### [Given data]
____

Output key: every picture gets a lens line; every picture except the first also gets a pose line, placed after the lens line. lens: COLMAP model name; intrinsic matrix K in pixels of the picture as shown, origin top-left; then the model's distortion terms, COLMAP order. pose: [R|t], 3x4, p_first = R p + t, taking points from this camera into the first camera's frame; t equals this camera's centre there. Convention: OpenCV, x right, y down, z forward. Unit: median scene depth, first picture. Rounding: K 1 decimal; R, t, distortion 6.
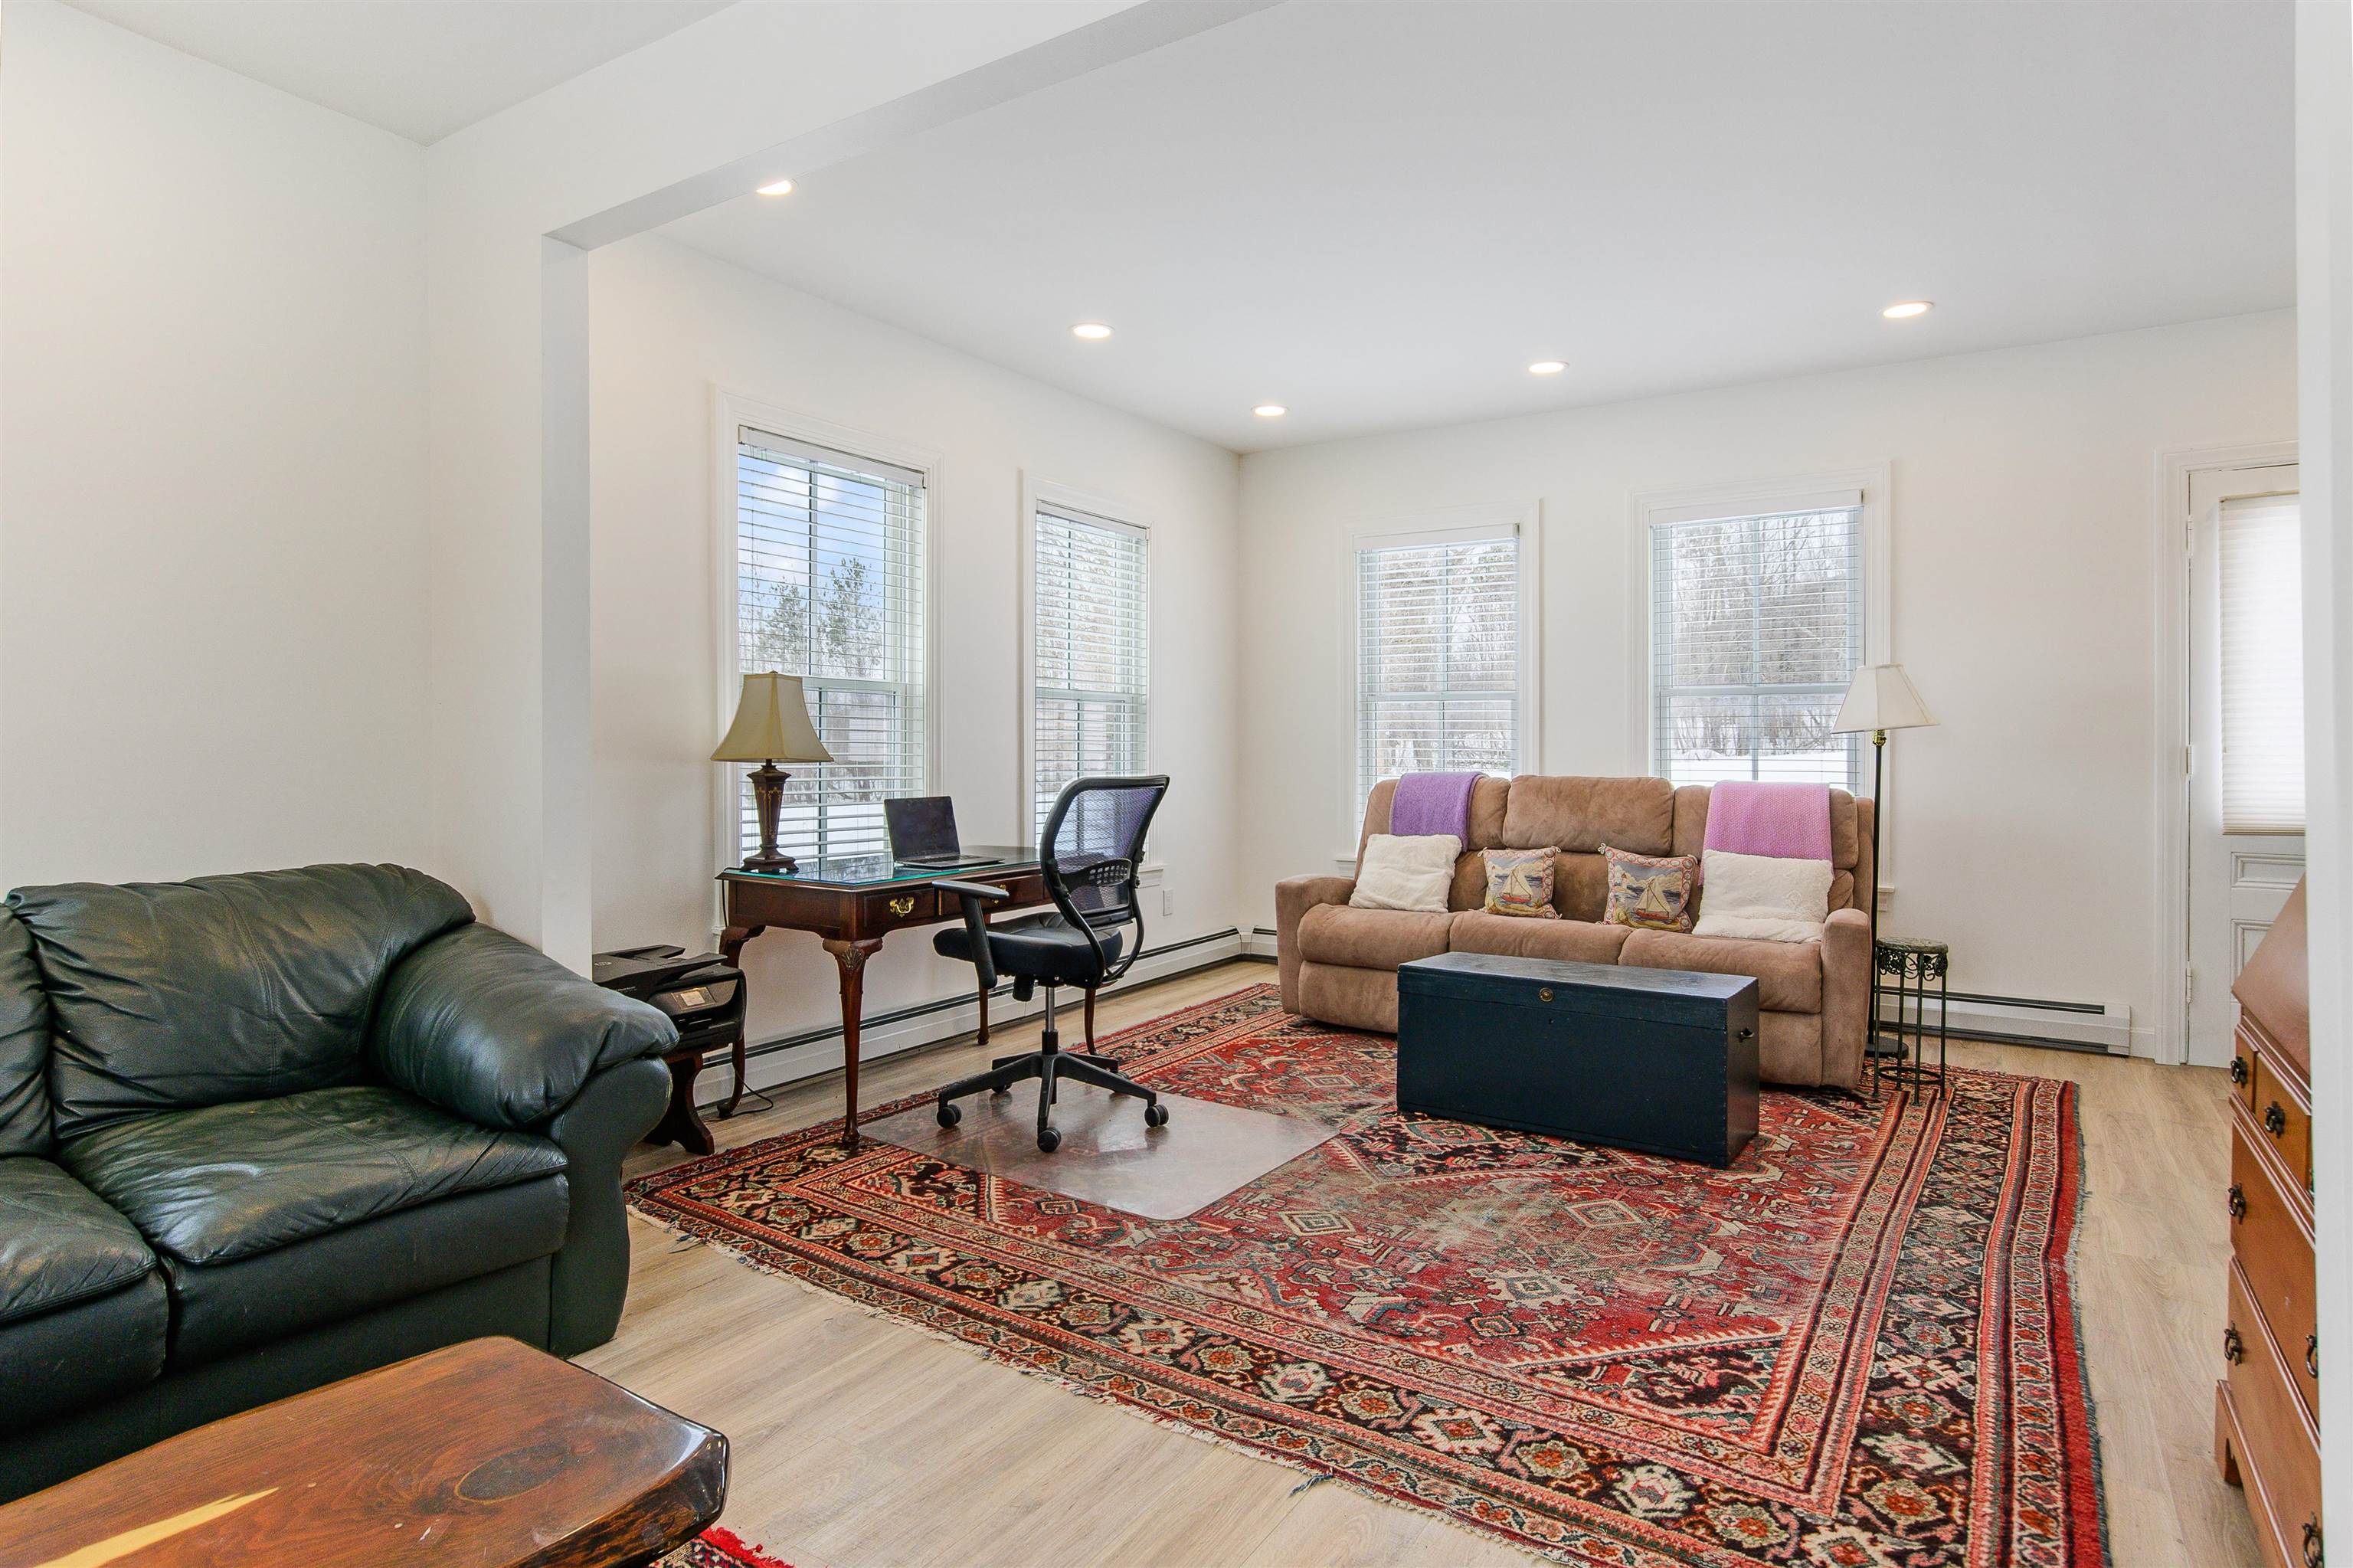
lens RADIAL K [[1267.5, 0, 1176.9], [0, 1267.5, 772.2], [0, 0, 1]] dist [-0.000634, -0.000138]
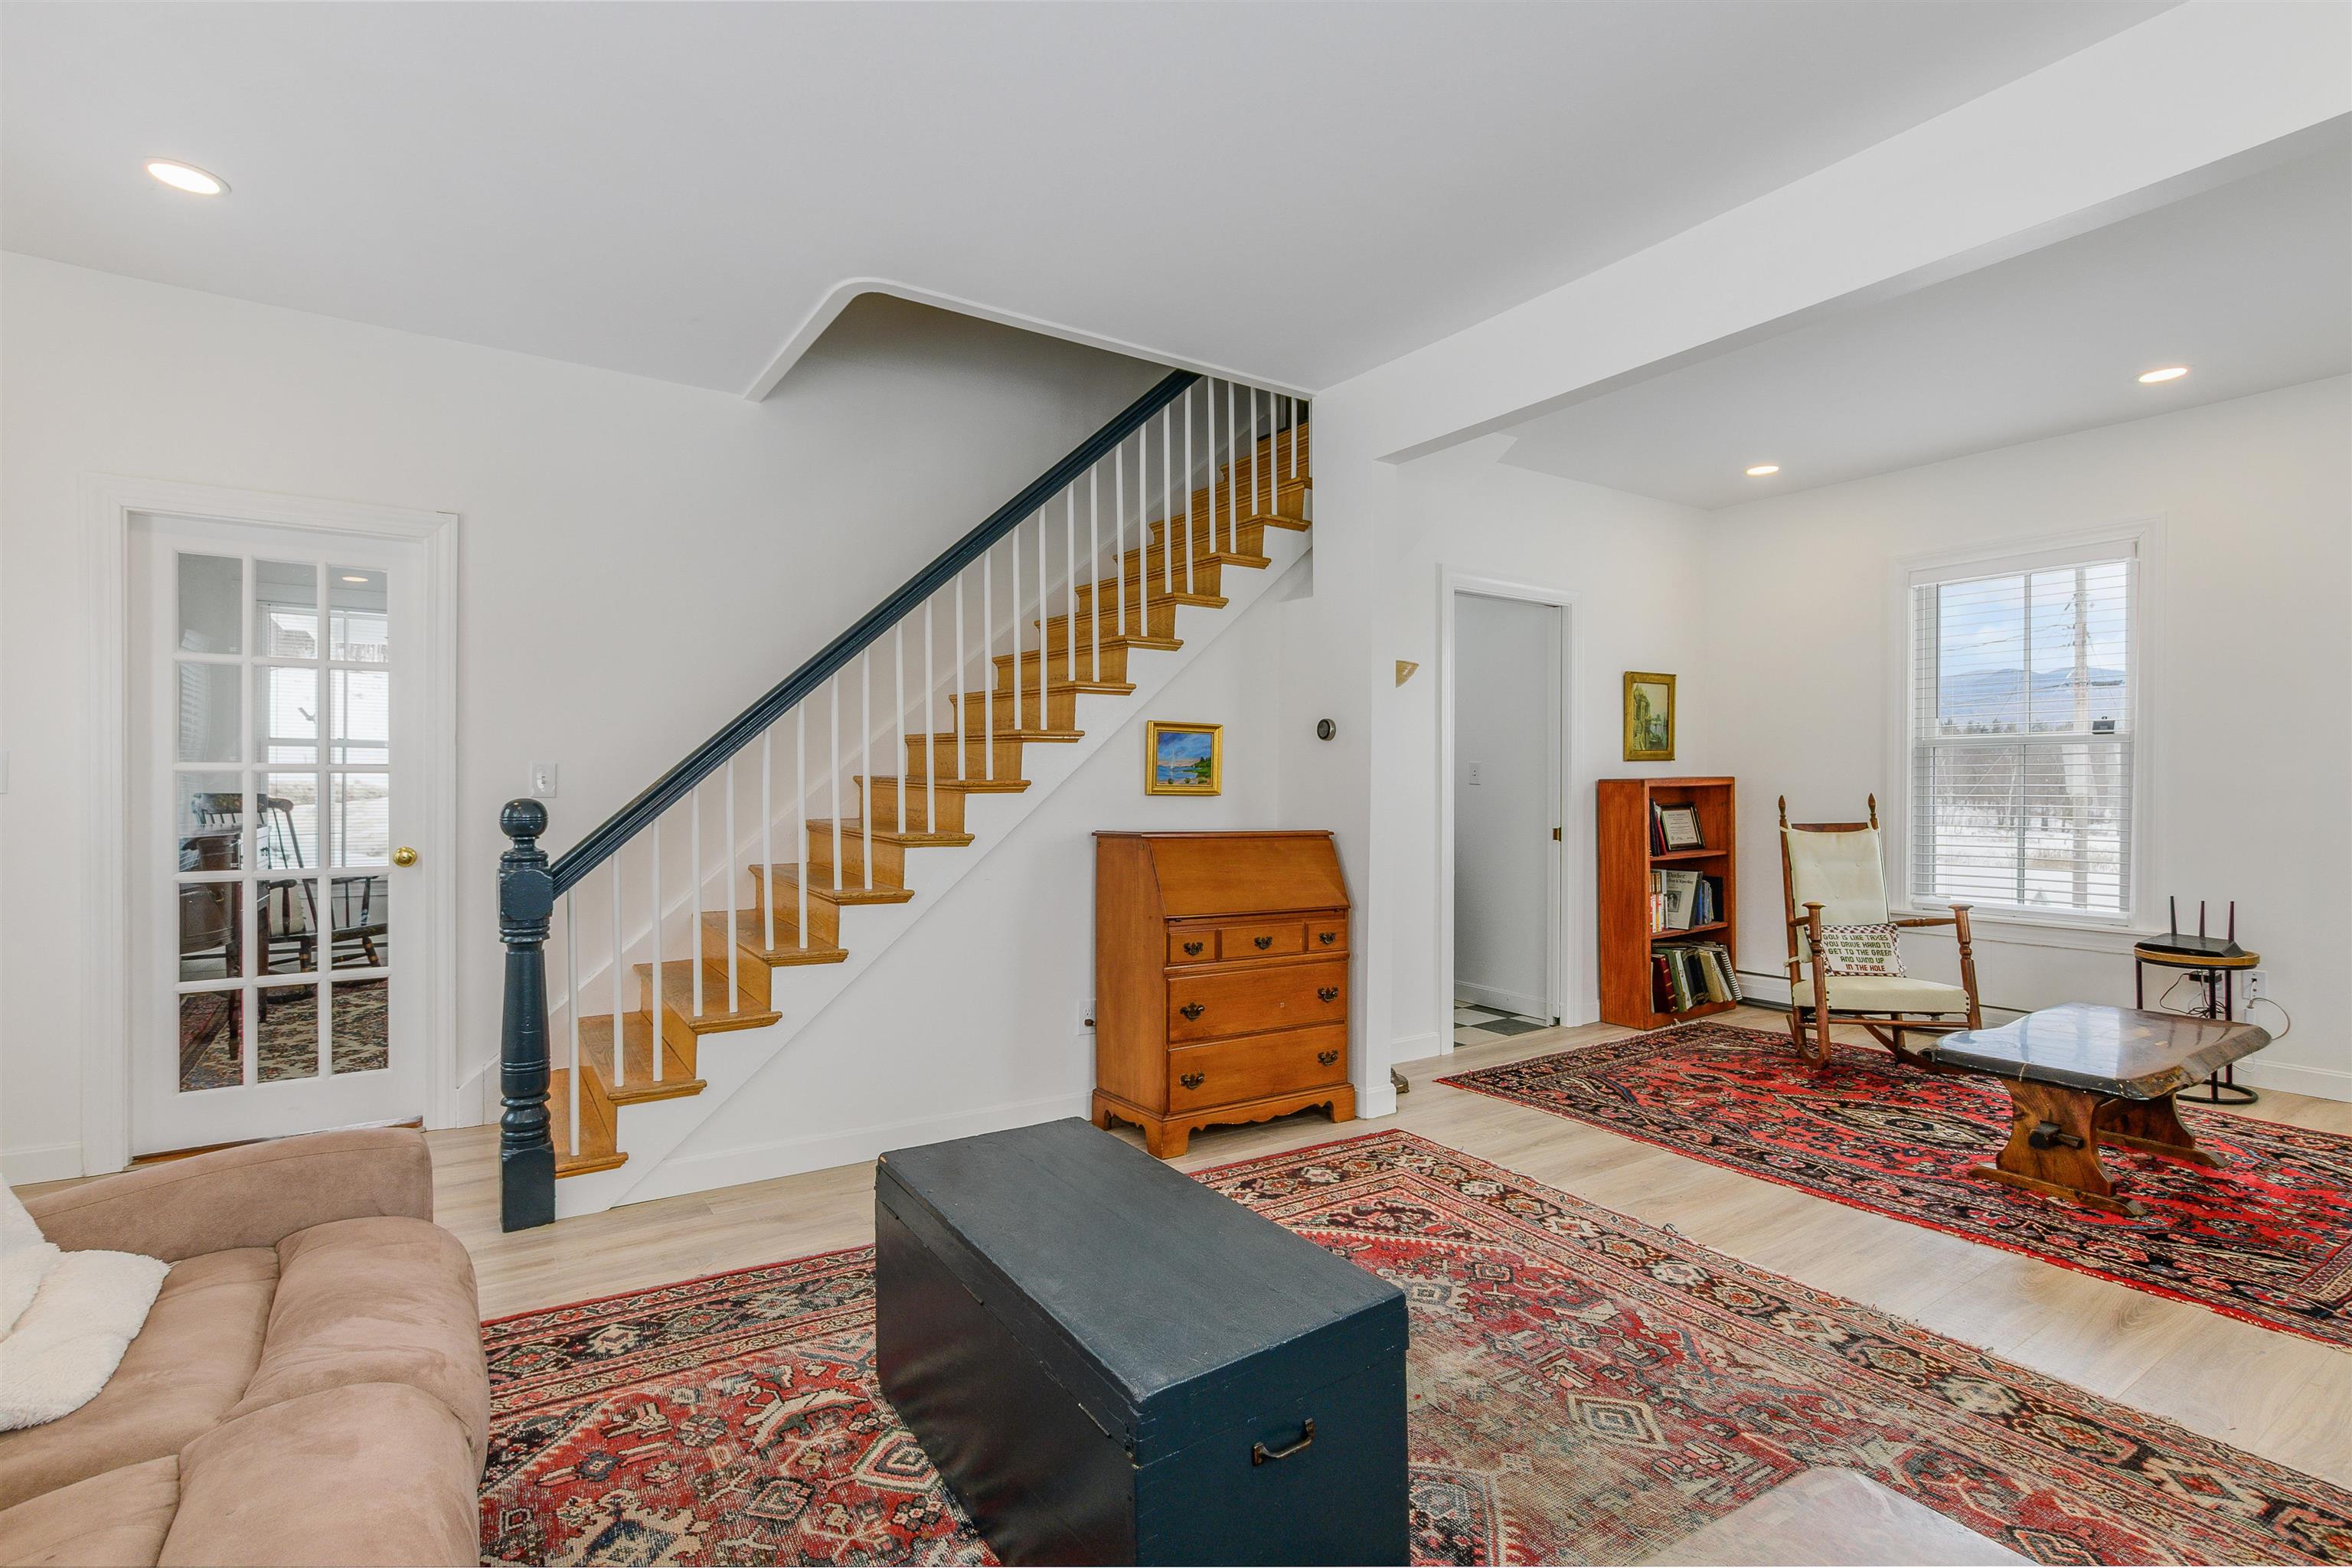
lens RADIAL K [[1125.6, 0, 1174.2], [0, 1125.6, 787.7], [0, 0, 1]] dist [0.001343, 0.000611]
pose [[-0.921872, -0.001885, 0.387490, 0.113411], [0.002844, 0.999928, 0.011630, -0.040038], [-0.387484, 0.011823, -0.921801, 2.097313]]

____

### [Action item]
What is needed is an exact copy of all the data, with no images in it.

### [Problem solution]
Output key: every picture gets a lens line; every picture except the first also gets a pose line, placed after the lens line. lens: COLMAP model name; intrinsic matrix K in pixels of the picture as shown, origin top-left; then the model's distortion terms, COLMAP order. pose: [R|t], 3x4, p_first = R p + t, taking points from this camera into the first camera's frame; t equals this camera's centre there. Convention: OpenCV, x right, y down, z forward. Unit: median scene depth, first picture. Rounding: K 1 decimal; R, t, distortion 6.
lens RADIAL K [[1267.5, 0, 1176.9], [0, 1267.5, 772.2], [0, 0, 1]] dist [-0.000634, -0.000138]
lens RADIAL K [[1125.6, 0, 1174.2], [0, 1125.6, 787.7], [0, 0, 1]] dist [0.001343, 0.000611]
pose [[-0.921872, -0.001885, 0.387490, 0.113411], [0.002844, 0.999928, 0.011630, -0.040038], [-0.387484, 0.011823, -0.921801, 2.097313]]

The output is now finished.